Right now, federal law does not recognize same-sex marriages, but that could change. Barack Obama supports law reform that would treat a couple married under state law as married for all federal law purposes as well. So here is sobering example of how being married under federal law might disadvantage you.

If you are an aging couple and one of you is facing nursing home care for which you need Medicaid payment, you may not want to marry if you own some or all of your assets now in separate names. The assets of both spouses are considered available to pay for either spouse's nursing home care. It doesn't matter whose name is on the asset and it doesn't matter if the couple has a prenuptial agreement. The "noninstitutionalized" spouse will only be able to keep a certain amount of money (called a "resource allowance"); everything else must be used to pay for the care or must be "spent down" before the other spouse is eligible for Medicaid.

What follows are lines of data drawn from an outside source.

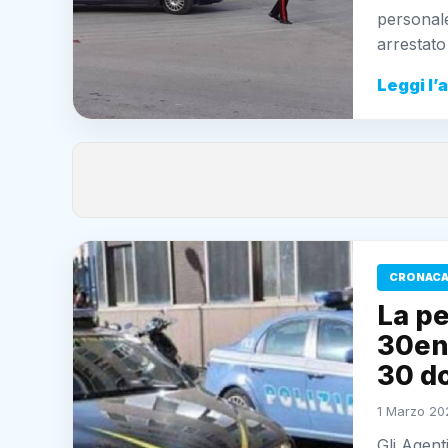
personale
arrestato
Leggi l’
CRONACA 
La pe
30enn
30 do
1 Marzo 20
Gli Agent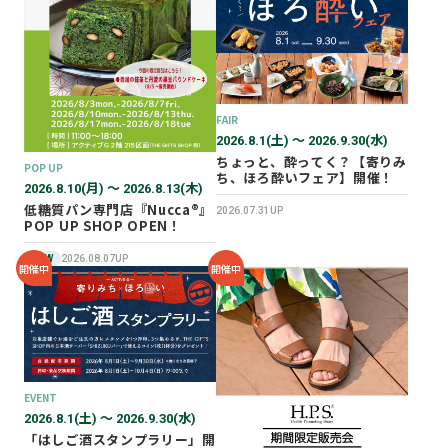
2026年02月
2025年12月
2025年11月
2025年10月
FAIR
2025年07月
2026.8.1(土) 〜 2026.9.30(水)
ちょっと、酔ってく？【寄りみ
POP UP
ち、ほろ酔いフェア】開催！
2026.8.10(月) 〜 2026.8.13(木)
低糖質パン専門店『Nucca®』
2026.07.31UP
POP UP SHOP OPEN！
NEW
2026.08.07UP
開催中
開催中
EVENT
2026.8.1(土) 〜 2026.9.30(水)
「はしご酒スタンプラリー」開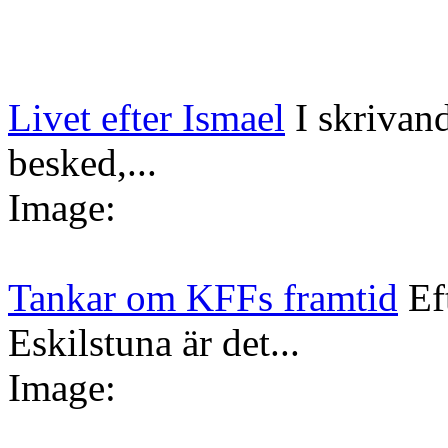
Livet efter Ismael
I skrivan
besked,...
Image:
Tankar om KFFs framtid
Ef
Eskilstuna är det...
Image:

The "noninstitutionalized" spouse will be able to remain in the couple's home, but an unmarried partner can also remain in a jointly-owned home, although for an unmarried couple the government may collect part of the value of the home after it is sold. (But the partner will never be forced to sell the home and move out.)

One instance where the couple would be better off married is if the partner facing nursing home care owns most of the assets and the partner who won't be in the nursing home has little assets in his own name. As a married couple, the spousal resource allowance will be available to the "noninstitutionalized" partner; as an unmarried couple, the person entering the nursing home will have to spend down everything, leaving nothing for his partner.

Confusing? You bet! If you think this circumstance applies to you, consult an expert in "elder law" in your state. Some rules do vary from state to state, so what I've written here isn't legal advice you should rely upon.